Given two fixed distribution as $p_\theta,p_{\theta^*}$. In the neighborhood of $\theta$, there exists a small region $\epsilon$, which forms the distribution $p_{\theta+\epsilon}$.
These three distributions meets the following conditions:
$D_{TV}(p_\theta||p_{\theta+\epsilon}) + D_{TV}(p_{\theta+\epsilon}|| p_{\theta^*}) \ge D_{TV}(p_\theta || p_{\theta^*})$
I would like to solve the following optimization problem :
$\arg \max_\epsilon D_{TV}(p_\theta||p_{\theta+\epsilon}) + D_{TV}(p_{\theta+\epsilon}|| p_{\theta^*}) - D_{TV}(p_\theta || p_{\theta^*}) $
How could I do ? Any information would be appreciate for me !!
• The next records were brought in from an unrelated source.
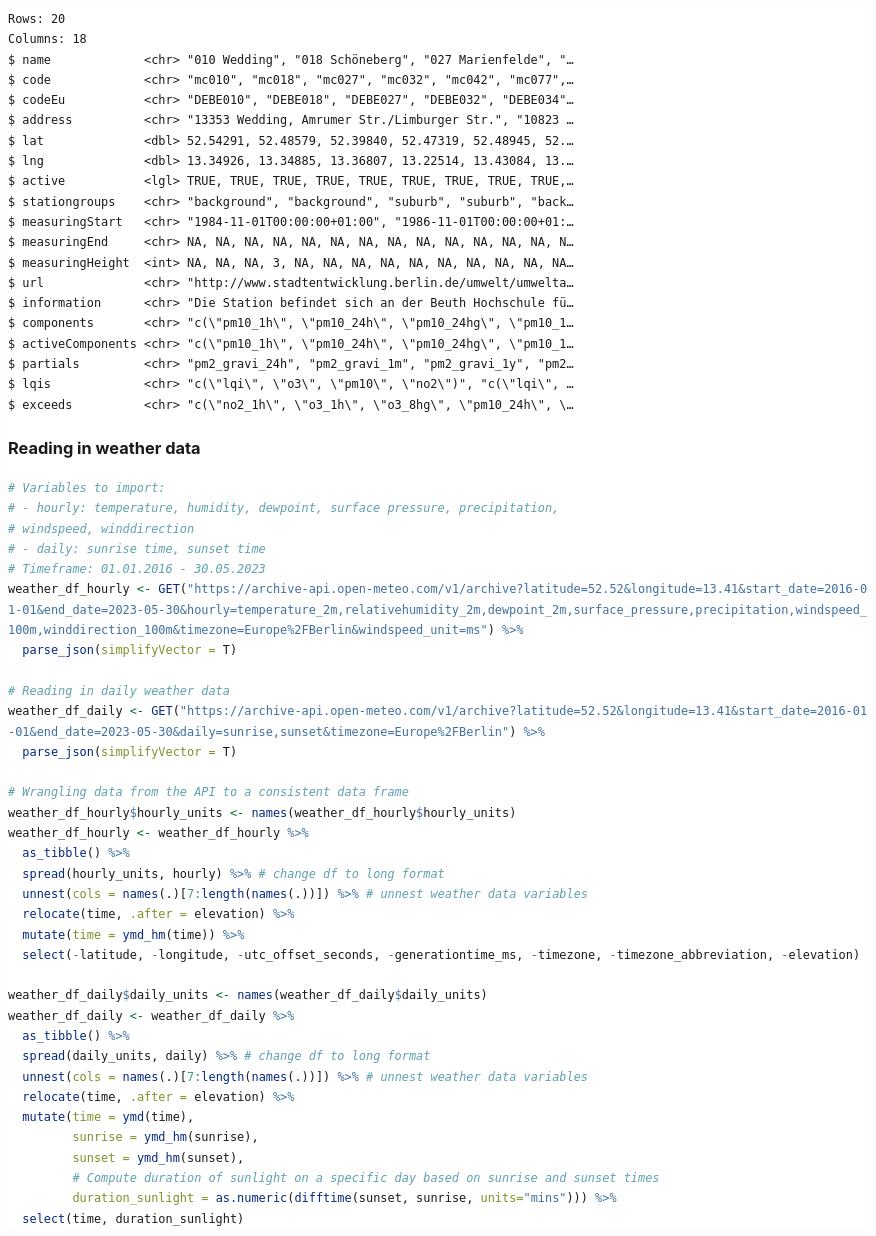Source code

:     Rows: 20
    Columns: 18
    $ name             <chr> "010 Wedding", "018 Schöneberg", "027 Marienfelde", "…
    $ code             <chr> "mc010", "mc018", "mc027", "mc032", "mc042", "mc077",…
    $ codeEu           <chr> "DEBE010", "DEBE018", "DEBE027", "DEBE032", "DEBE034"…
    $ address          <chr> "13353 Wedding, Amrumer Str./Limburger Str.", "10823 …
    $ lat              <dbl> 52.54291, 52.48579, 52.39840, 52.47319, 52.48945, 52.…
    $ lng              <dbl> 13.34926, 13.34885, 13.36807, 13.22514, 13.43084, 13.…
    $ active           <lgl> TRUE, TRUE, TRUE, TRUE, TRUE, TRUE, TRUE, TRUE, TRUE,…
    $ stationgroups    <chr> "background", "background", "suburb", "suburb", "back…
    $ measuringStart   <chr> "1984-11-01T00:00:00+01:00", "1986-11-01T00:00:00+01:…
    $ measuringEnd     <chr> NA, NA, NA, NA, NA, NA, NA, NA, NA, NA, NA, NA, NA, N…
    $ measuringHeight  <int> NA, NA, NA, 3, NA, NA, NA, NA, NA, NA, NA, NA, NA, NA…
    $ url              <chr> "http://www.stadtentwicklung.berlin.de/umwelt/umwelta…
    $ information      <chr> "Die Station befindet sich an der Beuth Hochschule fü…
    $ components       <chr> "c(\"pm10_1h\", \"pm10_24h\", \"pm10_24hg\", \"pm10_1…
    $ activeComponents <chr> "c(\"pm10_1h\", \"pm10_24h\", \"pm10_24hg\", \"pm10_1…
    $ partials         <chr> "pm2_gravi_24h", "pm2_gravi_1m", "pm2_gravi_1y", "pm2…
    $ lqis             <chr> "c(\"lqi\", \"o3\", \"pm10\", \"no2\")", "c(\"lqi\", …
    $ exceeds          <chr> "c(\"no2_1h\", \"o3_1h\", \"o3_8hg\", \"pm10_24h\", \…

### Reading in weather data

``` r
# Variables to import:
# - hourly: temperature, humidity, dewpoint, surface pressure, precipitation, 
# windspeed, winddirection
# - daily: sunrise time, sunset time
# Timeframe: 01.01.2016 - 30.05.2023
weather_df_hourly <- GET("https://archive-api.open-meteo.com/v1/archive?latitude=52.52&longitude=13.41&start_date=2016-01-01&end_date=2023-05-30&hourly=temperature_2m,relativehumidity_2m,dewpoint_2m,surface_pressure,precipitation,windspeed_100m,winddirection_100m&timezone=Europe%2FBerlin&windspeed_unit=ms") %>% 
  parse_json(simplifyVector = T)

# Reading in daily weather data
weather_df_daily <- GET("https://archive-api.open-meteo.com/v1/archive?latitude=52.52&longitude=13.41&start_date=2016-01-01&end_date=2023-05-30&daily=sunrise,sunset&timezone=Europe%2FBerlin") %>% 
  parse_json(simplifyVector = T)

# Wrangling data from the API to a consistent data frame
weather_df_hourly$hourly_units <- names(weather_df_hourly$hourly_units)
weather_df_hourly <- weather_df_hourly %>%  
  as_tibble() %>%
  spread(hourly_units, hourly) %>% # change df to long format 
  unnest(cols = names(.)[7:length(names(.))]) %>% # unnest weather data variables
  relocate(time, .after = elevation) %>%
  mutate(time = ymd_hm(time)) %>%
  select(-latitude, -longitude, -utc_offset_seconds, -generationtime_ms, -timezone, -timezone_abbreviation, -elevation)

weather_df_daily$daily_units <- names(weather_df_daily$daily_units)
weather_df_daily <- weather_df_daily %>%  
  as_tibble() %>%
  spread(daily_units, daily) %>% # change df to long format 
  unnest(cols = names(.)[7:length(names(.))]) %>% # unnest weather data variables
  relocate(time, .after = elevation) %>%
  mutate(time = ymd(time),
         sunrise = ymd_hm(sunrise),
         sunset = ymd_hm(sunset),
         # Compute duration of sunlight on a specific day based on sunrise and sunset times
         duration_sunlight = as.numeric(difftime(sunset, sunrise, units="mins"))) %>%
  select(time, duration_sunlight)

```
The total variation distance is not generally easy to differentiate with respect to distribution parameters, and the expressions for $p_θ$, $p_{θ+ε}$, and $p_{θ^*}$ are not given in your question. Additionally, the total variation distance has a triangle inequality property, which makes it challenging to solve this optimization problem analytically. You can approach this problem using numerical methods or optimization techniques, such as gradient-based optimization or stochastic optimization algorithms (e.g., stochastic gradient descent or a genetic algorithm), depending on the specific functional forms of the distributions and their parameters. I need more information about the specific distributions you are working with and any constraints on $ε$ to help you further.
Updated
In the case of Gaussian distributions, the total variation distance have no closed-form expression. Let's assume $p_θ$, $p_{θ^*}$, and $p_{θ+ε}$ are all Gaussian distributions with means $μ_θ$, $μ_{θ^*}$, and $μ_{θ+ε}$ and variances $σ^2_θ$, $σ^2_{θ^*}$, and $σ^2_{θ+ε}$, respectively.
The total variation distance between two Gaussian distributions p and q with means $μ_p$, $μ_q$ and variances $σ^2_p$, $σ^2_q$ is given by:
$ D_{TV}(p || q) = 1/2 ∫ |p(x) - q(x)| dx$
The derivative of the total variation distance between Gaussian distributions with respect to their means and variances does not have a simple closed-form expression.
In your case, since $ε$ is a small perturbation and the update rule is based on gradient descent, it may be more practical to perform numerical optimization or use a gradient-based approach for estimating the optimal $ε$. You can estimate the gradients using finite differences or automatic differentiation libraries, and then update the parameters iteratively.
Keep in mind that the optimization problem might not have a unique solution or might be sensitive to the choice of the initial $ε$ value. However, by carefully selecting the step size and the optimization algorithm, you can still find a good approximation for the optimal $ε$ value.